══ RECORDS FOR PROCESSING ══
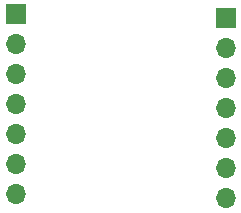
<source format=gbr>
%TF.GenerationSoftware,KiCad,Pcbnew,9.0.1*%
%TF.CreationDate,2025-05-20T23:52:45-04:00*%
%TF.ProjectId,IMU,494d552e-6b69-4636-9164-5f7063625858,rev?*%
%TF.SameCoordinates,Original*%
%TF.FileFunction,Soldermask,Bot*%
%TF.FilePolarity,Negative*%
%FSLAX46Y46*%
G04 Gerber Fmt 4.6, Leading zero omitted, Abs format (unit mm)*
G04 Created by KiCad (PCBNEW 9.0.1) date 2025-05-20 23:52:45*
%MOMM*%
%LPD*%
G01*
G04 APERTURE LIST*
%ADD10R,1.700000X1.700000*%
%ADD11O,1.700000X1.700000*%
G04 APERTURE END LIST*
D10*
%TO.C,J2*%
X123962000Y-91038000D03*
D11*
X123962000Y-93578000D03*
X123962000Y-96118000D03*
X123962000Y-98658000D03*
X123962000Y-101198000D03*
X123962000Y-103738000D03*
X123962000Y-106278000D03*
%TD*%
D10*
%TO.C,J1*%
X141742000Y-91328000D03*
D11*
X141742000Y-93868000D03*
X141742000Y-96408000D03*
X141742000Y-98948000D03*
X141742000Y-101488000D03*
X141742000Y-104028000D03*
X141742000Y-106568000D03*
%TD*%
M02*

</source>
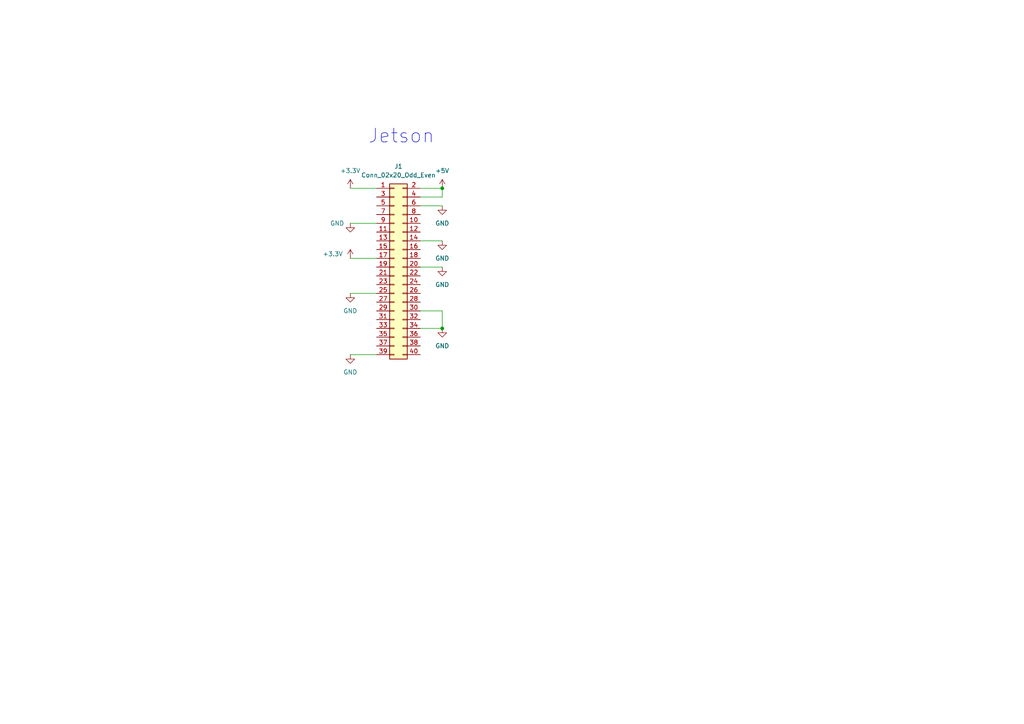
<source format=kicad_sch>
(kicad_sch (version 20230121) (generator eeschema)

  (uuid e9c35fe8-d106-4d4f-aabf-0deff9413e88)

  (paper "A4")

  

  (junction (at 128.27 95.25) (diameter 0) (color 0 0 0 0)
    (uuid ab6646b9-3571-4152-b34b-bc60b2a471fa)
  )
  (junction (at 128.27 54.61) (diameter 0) (color 0 0 0 0)
    (uuid ef31ac9e-9ab4-4560-a338-905375e81a37)
  )

  (wire (pts (xy 101.6 102.87) (xy 109.22 102.87))
    (stroke (width 0) (type default))
    (uuid 17c1f29d-d6c4-40e8-909e-64c47fe94a97)
  )
  (wire (pts (xy 121.92 69.85) (xy 128.27 69.85))
    (stroke (width 0) (type default))
    (uuid 30f12c01-2944-4a16-ad8e-65712266ec11)
  )
  (wire (pts (xy 128.27 57.15) (xy 128.27 54.61))
    (stroke (width 0) (type default))
    (uuid 5ef1de31-9ec0-4757-b692-fe63efd8db7f)
  )
  (wire (pts (xy 121.92 95.25) (xy 128.27 95.25))
    (stroke (width 0) (type default))
    (uuid 6ab98235-b1be-4dfa-8f4c-fcdd552b9bf7)
  )
  (wire (pts (xy 121.92 77.47) (xy 128.27 77.47))
    (stroke (width 0) (type default))
    (uuid 747a06d1-3dfd-4ac9-a975-4ed4a093db40)
  )
  (wire (pts (xy 101.6 64.77) (xy 109.22 64.77))
    (stroke (width 0) (type default))
    (uuid 8826f7a2-986a-4b25-aa29-20828b6c14f2)
  )
  (wire (pts (xy 121.92 90.17) (xy 128.27 90.17))
    (stroke (width 0) (type default))
    (uuid 8e2f29eb-cb81-47d3-9271-f95da7cff908)
  )
  (wire (pts (xy 101.6 85.09) (xy 109.22 85.09))
    (stroke (width 0) (type default))
    (uuid 92cbd889-8dff-4e8a-b594-3f2059750ebd)
  )
  (wire (pts (xy 121.92 54.61) (xy 128.27 54.61))
    (stroke (width 0) (type default))
    (uuid b2d26174-9888-4b79-bbec-2e66da54ba66)
  )
  (wire (pts (xy 121.92 59.69) (xy 128.27 59.69))
    (stroke (width 0) (type default))
    (uuid bf8e632a-1392-45cb-b0aa-8c9f4d52276b)
  )
  (wire (pts (xy 101.6 54.61) (xy 109.22 54.61))
    (stroke (width 0) (type default))
    (uuid cdcd7f88-a5f9-4f42-a046-d1bda258951b)
  )
  (wire (pts (xy 128.27 90.17) (xy 128.27 95.25))
    (stroke (width 0) (type default))
    (uuid e6f6b90a-03bc-4234-b929-4542f665fbb1)
  )
  (wire (pts (xy 101.6 74.93) (xy 109.22 74.93))
    (stroke (width 0) (type default))
    (uuid f50b8ada-ebc9-4b18-b140-4cf717aa5692)
  )
  (wire (pts (xy 121.92 57.15) (xy 128.27 57.15))
    (stroke (width 0) (type default))
    (uuid f9b2bbb9-6786-42c2-8424-6846ab092f77)
  )

  (text "Jetson" (at 106.68 41.91 0)
    (effects (font (size 4 4)) (justify left bottom))
    (uuid ec519ca1-363f-4893-8d95-8e58b12d45c9)
  )

  (symbol (lib_id "Connector_Generic:Conn_02x20_Odd_Even") (at 114.3 77.47 0) (unit 1)
    (in_bom yes) (on_board yes) (dnp no) (fields_autoplaced)
    (uuid 0d56cede-71d1-46bd-ba41-3f3fb29e4f03)
    (property "Reference" "J1" (at 115.57 48.26 0)
      (effects (font (size 1.27 1.27)))
    )
    (property "Value" "Conn_02x20_Odd_Even" (at 115.57 50.8 0)
      (effects (font (size 1.27 1.27)))
    )
    (property "Footprint" "Connector_PinHeader_1.00mm:PinHeader_2x20_P1.00mm_Vertical" (at 114.3 77.47 0)
      (effects (font (size 1.27 1.27)) hide)
    )
    (property "Datasheet" "~" (at 114.3 77.47 0)
      (effects (font (size 1.27 1.27)) hide)
    )
    (pin "25" (uuid ef10b178-e2f6-4bef-99ab-7b8d2fa8d8f3))
    (pin "19" (uuid 9edbed29-8d3d-440a-b4e1-4a038fddda8d))
    (pin "31" (uuid 8062793a-b5aa-4a64-9b45-4a1969cdb1d8))
    (pin "27" (uuid da26863b-d105-49ed-afb3-96ab1760bcf8))
    (pin "29" (uuid 5ce99201-8488-4cb1-858e-f1739a9f4eef))
    (pin "5" (uuid 2f4ff252-e9ea-46de-af76-1c2498526626))
    (pin "8" (uuid d0109767-5892-4a8a-985e-25597ec0351d))
    (pin "16" (uuid 840eae0d-5511-484d-bbfb-319c3c6d6a4c))
    (pin "40" (uuid ca99f485-d0a1-449a-abcf-11666463aa36))
    (pin "26" (uuid 615a1feb-ec4a-480e-846e-21d4327bc419))
    (pin "14" (uuid bd869f35-126a-4edc-9647-774f482fbb0c))
    (pin "13" (uuid feac1d12-3cdc-41af-9af3-0770306995fa))
    (pin "15" (uuid 494919b0-c0ed-44cb-be27-2af31edd2c07))
    (pin "1" (uuid 36db9a70-4eb9-45a2-9fd0-1d4e65cdae24))
    (pin "10" (uuid 7cb48c35-573f-4970-8c07-c0a1c16f1323))
    (pin "12" (uuid e72793be-023c-4874-9d4f-a2f669dfe54c))
    (pin "11" (uuid 97a2c67d-c828-4956-8b94-7805f6d6b61d))
    (pin "22" (uuid d75c6e0f-526a-4207-b0dd-1ba8d8e9be3e))
    (pin "39" (uuid 6797493e-d324-4a2b-905a-a61cbd7a3489))
    (pin "34" (uuid 3bd3194a-48ba-4d19-8b5f-521588312948))
    (pin "21" (uuid a1831372-2f38-422b-a9c7-fdf7edcd1866))
    (pin "32" (uuid 55e9e91e-699f-44fd-88e4-df8973965699))
    (pin "7" (uuid 344a7e23-658e-4d15-ba5f-489709bc0136))
    (pin "33" (uuid 4a52ada0-466f-4735-b589-03e3f81cfcc7))
    (pin "6" (uuid 9edee81f-8cc4-407f-abf4-c10225881736))
    (pin "2" (uuid c6778f5d-46a7-4cda-a758-154642f08de4))
    (pin "36" (uuid 2212e3c7-b693-4698-b01d-3fc72c73927b))
    (pin "24" (uuid 982f9001-adca-4467-892a-6a04616b464e))
    (pin "4" (uuid 8e3a2fa8-2597-4684-a756-272e9568af2a))
    (pin "17" (uuid bfb37dd2-5ecb-4022-ade8-cd0d20712df2))
    (pin "9" (uuid 7e261fbe-4d51-4f9d-9f3e-e611fa98e6e6))
    (pin "38" (uuid 49346b5d-15ab-4ff7-a27f-c5307fb61714))
    (pin "23" (uuid 7b9c3425-a25a-4b10-a3d6-69325400edca))
    (pin "28" (uuid 8f8da176-86a2-45a7-b69b-ff1312fb4560))
    (pin "30" (uuid 90acaf16-f5f4-4ec7-809a-70f15e78a8e3))
    (pin "35" (uuid 19b60acd-9720-4001-ba0d-f5f49f689a1a))
    (pin "18" (uuid 4ed6f477-bac7-47d4-af22-7f7ed5363935))
    (pin "3" (uuid 5f1e2ccd-f164-471e-b042-7e68308994b8))
    (pin "20" (uuid 1abca67a-e98f-4d8a-a15d-cb0d10e8bc0b))
    (pin "37" (uuid 2fb46f22-1615-458f-b6d7-f2883f1bfd8b))
    (instances
      (project "pcb-v2"
        (path "/e9c35fe8-d106-4d4f-aabf-0deff9413e88"
          (reference "J1") (unit 1)
        )
      )
    )
  )

  (symbol (lib_id "power:+5V") (at 128.27 54.61 0) (unit 1)
    (in_bom yes) (on_board yes) (dnp no) (fields_autoplaced)
    (uuid 2eac327b-9637-415e-9b78-bb18a76afb54)
    (property "Reference" "#PWR01" (at 128.27 58.42 0)
      (effects (font (size 1.27 1.27)) hide)
    )
    (property "Value" "+5V" (at 128.27 49.53 0)
      (effects (font (size 1.27 1.27)))
    )
    (property "Footprint" "" (at 128.27 54.61 0)
      (effects (font (size 1.27 1.27)) hide)
    )
    (property "Datasheet" "" (at 128.27 54.61 0)
      (effects (font (size 1.27 1.27)) hide)
    )
    (pin "1" (uuid 885f9355-f1b6-4e6a-8ff3-b89bab2bf404))
    (instances
      (project "pcb-v2"
        (path "/e9c35fe8-d106-4d4f-aabf-0deff9413e88"
          (reference "#PWR01") (unit 1)
        )
      )
    )
  )

  (symbol (lib_id "power:GND") (at 128.27 77.47 0) (unit 1)
    (in_bom yes) (on_board yes) (dnp no) (fields_autoplaced)
    (uuid 3751d232-eb5e-4ff6-8524-76ecaba76204)
    (property "Reference" "#PWR09" (at 128.27 83.82 0)
      (effects (font (size 1.27 1.27)) hide)
    )
    (property "Value" "GND" (at 128.27 82.55 0)
      (effects (font (size 1.27 1.27)))
    )
    (property "Footprint" "" (at 128.27 77.47 0)
      (effects (font (size 1.27 1.27)) hide)
    )
    (property "Datasheet" "" (at 128.27 77.47 0)
      (effects (font (size 1.27 1.27)) hide)
    )
    (pin "1" (uuid d56c333c-f298-45ff-82a7-62e9675f4982))
    (instances
      (project "pcb-v2"
        (path "/e9c35fe8-d106-4d4f-aabf-0deff9413e88"
          (reference "#PWR09") (unit 1)
        )
      )
    )
  )

  (symbol (lib_id "power:GND") (at 101.6 102.87 0) (unit 1)
    (in_bom yes) (on_board yes) (dnp no) (fields_autoplaced)
    (uuid 4a667285-5c86-4bc4-ba63-bd8481cdb9d0)
    (property "Reference" "#PWR08" (at 101.6 109.22 0)
      (effects (font (size 1.27 1.27)) hide)
    )
    (property "Value" "GND" (at 101.6 107.95 0)
      (effects (font (size 1.27 1.27)))
    )
    (property "Footprint" "" (at 101.6 102.87 0)
      (effects (font (size 1.27 1.27)) hide)
    )
    (property "Datasheet" "" (at 101.6 102.87 0)
      (effects (font (size 1.27 1.27)) hide)
    )
    (pin "1" (uuid 5290b716-110c-4a62-a27e-8798d7c2a820))
    (instances
      (project "pcb-v2"
        (path "/e9c35fe8-d106-4d4f-aabf-0deff9413e88"
          (reference "#PWR08") (unit 1)
        )
      )
    )
  )

  (symbol (lib_id "power:GND") (at 128.27 59.69 0) (unit 1)
    (in_bom yes) (on_board yes) (dnp no) (fields_autoplaced)
    (uuid 56934c34-e1a9-4bba-83db-f7b0222094d5)
    (property "Reference" "#PWR03" (at 128.27 66.04 0)
      (effects (font (size 1.27 1.27)) hide)
    )
    (property "Value" "GND" (at 128.27 64.77 0)
      (effects (font (size 1.27 1.27)))
    )
    (property "Footprint" "" (at 128.27 59.69 0)
      (effects (font (size 1.27 1.27)) hide)
    )
    (property "Datasheet" "" (at 128.27 59.69 0)
      (effects (font (size 1.27 1.27)) hide)
    )
    (pin "1" (uuid 7e4d13ca-3644-45e6-971b-04da01bd9d9d))
    (instances
      (project "pcb-v2"
        (path "/e9c35fe8-d106-4d4f-aabf-0deff9413e88"
          (reference "#PWR03") (unit 1)
        )
      )
    )
  )

  (symbol (lib_id "power:GND") (at 128.27 95.25 0) (unit 1)
    (in_bom yes) (on_board yes) (dnp no) (fields_autoplaced)
    (uuid 61f2e322-1cee-48c6-9db7-a7c73b1de001)
    (property "Reference" "#PWR011" (at 128.27 101.6 0)
      (effects (font (size 1.27 1.27)) hide)
    )
    (property "Value" "GND" (at 128.27 100.33 0)
      (effects (font (size 1.27 1.27)))
    )
    (property "Footprint" "" (at 128.27 95.25 0)
      (effects (font (size 1.27 1.27)) hide)
    )
    (property "Datasheet" "" (at 128.27 95.25 0)
      (effects (font (size 1.27 1.27)) hide)
    )
    (pin "1" (uuid 84b5715c-0a71-46ed-ad9b-c58b0a3da278))
    (instances
      (project "pcb-v2"
        (path "/e9c35fe8-d106-4d4f-aabf-0deff9413e88"
          (reference "#PWR011") (unit 1)
        )
      )
    )
  )

  (symbol (lib_id "power:+3.3V") (at 101.6 74.93 0) (unit 1)
    (in_bom yes) (on_board yes) (dnp no)
    (uuid 655d165f-6232-411d-9d69-b1d842c2434b)
    (property "Reference" "#PWR06" (at 101.6 78.74 0)
      (effects (font (size 1.27 1.27)) hide)
    )
    (property "Value" "+3.3V" (at 96.52 73.66 0)
      (effects (font (size 1.27 1.27)))
    )
    (property "Footprint" "" (at 101.6 74.93 0)
      (effects (font (size 1.27 1.27)) hide)
    )
    (property "Datasheet" "" (at 101.6 74.93 0)
      (effects (font (size 1.27 1.27)) hide)
    )
    (pin "1" (uuid 4df17d60-2547-4e3d-bc80-99c21164ae9f))
    (instances
      (project "pcb-v2"
        (path "/e9c35fe8-d106-4d4f-aabf-0deff9413e88"
          (reference "#PWR06") (unit 1)
        )
      )
    )
  )

  (symbol (lib_id "power:GND") (at 101.6 64.77 0) (unit 1)
    (in_bom yes) (on_board yes) (dnp no)
    (uuid 731568b2-283d-45e9-9ebc-7c2c1f4e0b06)
    (property "Reference" "#PWR05" (at 101.6 71.12 0)
      (effects (font (size 1.27 1.27)) hide)
    )
    (property "Value" "GND" (at 97.79 64.77 0)
      (effects (font (size 1.27 1.27)))
    )
    (property "Footprint" "" (at 101.6 64.77 0)
      (effects (font (size 1.27 1.27)) hide)
    )
    (property "Datasheet" "" (at 101.6 64.77 0)
      (effects (font (size 1.27 1.27)) hide)
    )
    (pin "1" (uuid 193ddc80-8229-4e4c-94a7-b1ccaa189196))
    (instances
      (project "pcb-v2"
        (path "/e9c35fe8-d106-4d4f-aabf-0deff9413e88"
          (reference "#PWR05") (unit 1)
        )
      )
    )
  )

  (symbol (lib_id "power:+3.3V") (at 101.6 54.61 0) (unit 1)
    (in_bom yes) (on_board yes) (dnp no) (fields_autoplaced)
    (uuid a02d8530-5863-4b3b-b5c5-89ad1ef7bdab)
    (property "Reference" "#PWR02" (at 101.6 58.42 0)
      (effects (font (size 1.27 1.27)) hide)
    )
    (property "Value" "+3.3V" (at 101.6 49.53 0)
      (effects (font (size 1.27 1.27)))
    )
    (property "Footprint" "" (at 101.6 54.61 0)
      (effects (font (size 1.27 1.27)) hide)
    )
    (property "Datasheet" "" (at 101.6 54.61 0)
      (effects (font (size 1.27 1.27)) hide)
    )
    (pin "1" (uuid 909be428-20bc-4998-b493-462aee74cd8d))
    (instances
      (project "pcb-v2"
        (path "/e9c35fe8-d106-4d4f-aabf-0deff9413e88"
          (reference "#PWR02") (unit 1)
        )
      )
    )
  )

  (symbol (lib_id "power:GND") (at 128.27 69.85 0) (unit 1)
    (in_bom yes) (on_board yes) (dnp no) (fields_autoplaced)
    (uuid cf557186-1a63-4a44-9bc4-5d36b89d4144)
    (property "Reference" "#PWR04" (at 128.27 76.2 0)
      (effects (font (size 1.27 1.27)) hide)
    )
    (property "Value" "GND" (at 128.27 74.93 0)
      (effects (font (size 1.27 1.27)))
    )
    (property "Footprint" "" (at 128.27 69.85 0)
      (effects (font (size 1.27 1.27)) hide)
    )
    (property "Datasheet" "" (at 128.27 69.85 0)
      (effects (font (size 1.27 1.27)) hide)
    )
    (pin "1" (uuid 53e48e84-b4b3-4ad3-abbb-0cd111997a64))
    (instances
      (project "pcb-v2"
        (path "/e9c35fe8-d106-4d4f-aabf-0deff9413e88"
          (reference "#PWR04") (unit 1)
        )
      )
    )
  )

  (symbol (lib_id "power:GND") (at 101.6 85.09 0) (unit 1)
    (in_bom yes) (on_board yes) (dnp no) (fields_autoplaced)
    (uuid fc3a3a92-c723-4080-9c97-4e82d1ae3bfb)
    (property "Reference" "#PWR07" (at 101.6 91.44 0)
      (effects (font (size 1.27 1.27)) hide)
    )
    (property "Value" "GND" (at 101.6 90.17 0)
      (effects (font (size 1.27 1.27)))
    )
    (property "Footprint" "" (at 101.6 85.09 0)
      (effects (font (size 1.27 1.27)) hide)
    )
    (property "Datasheet" "" (at 101.6 85.09 0)
      (effects (font (size 1.27 1.27)) hide)
    )
    (pin "1" (uuid 2c41492f-e0b5-4a01-945e-2275e07f3360))
    (instances
      (project "pcb-v2"
        (path "/e9c35fe8-d106-4d4f-aabf-0deff9413e88"
          (reference "#PWR07") (unit 1)
        )
      )
    )
  )

  (sheet_instances
    (path "/" (page "1"))
  )
)

</source>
═══
Begin with the first line of the records and repeat every line up to the one with "G04 Gerber Fmt", counting that line too. Pictures are not part of the copy.

** RESPONSE BELOW **
<source format=gbr>
%TF.GenerationSoftware,KiCad,Pcbnew,9.0.1*%
%TF.CreationDate,2025-05-20T23:52:45-04:00*%
%TF.ProjectId,IMU,494d552e-6b69-4636-9164-5f7063625858,rev?*%
%TF.SameCoordinates,Original*%
%TF.FileFunction,Soldermask,Bot*%
%TF.FilePolarity,Negative*%
%FSLAX46Y46*%
G04 Gerber Fmt 4.6, Leading zero omitted, Abs format (unit mm)*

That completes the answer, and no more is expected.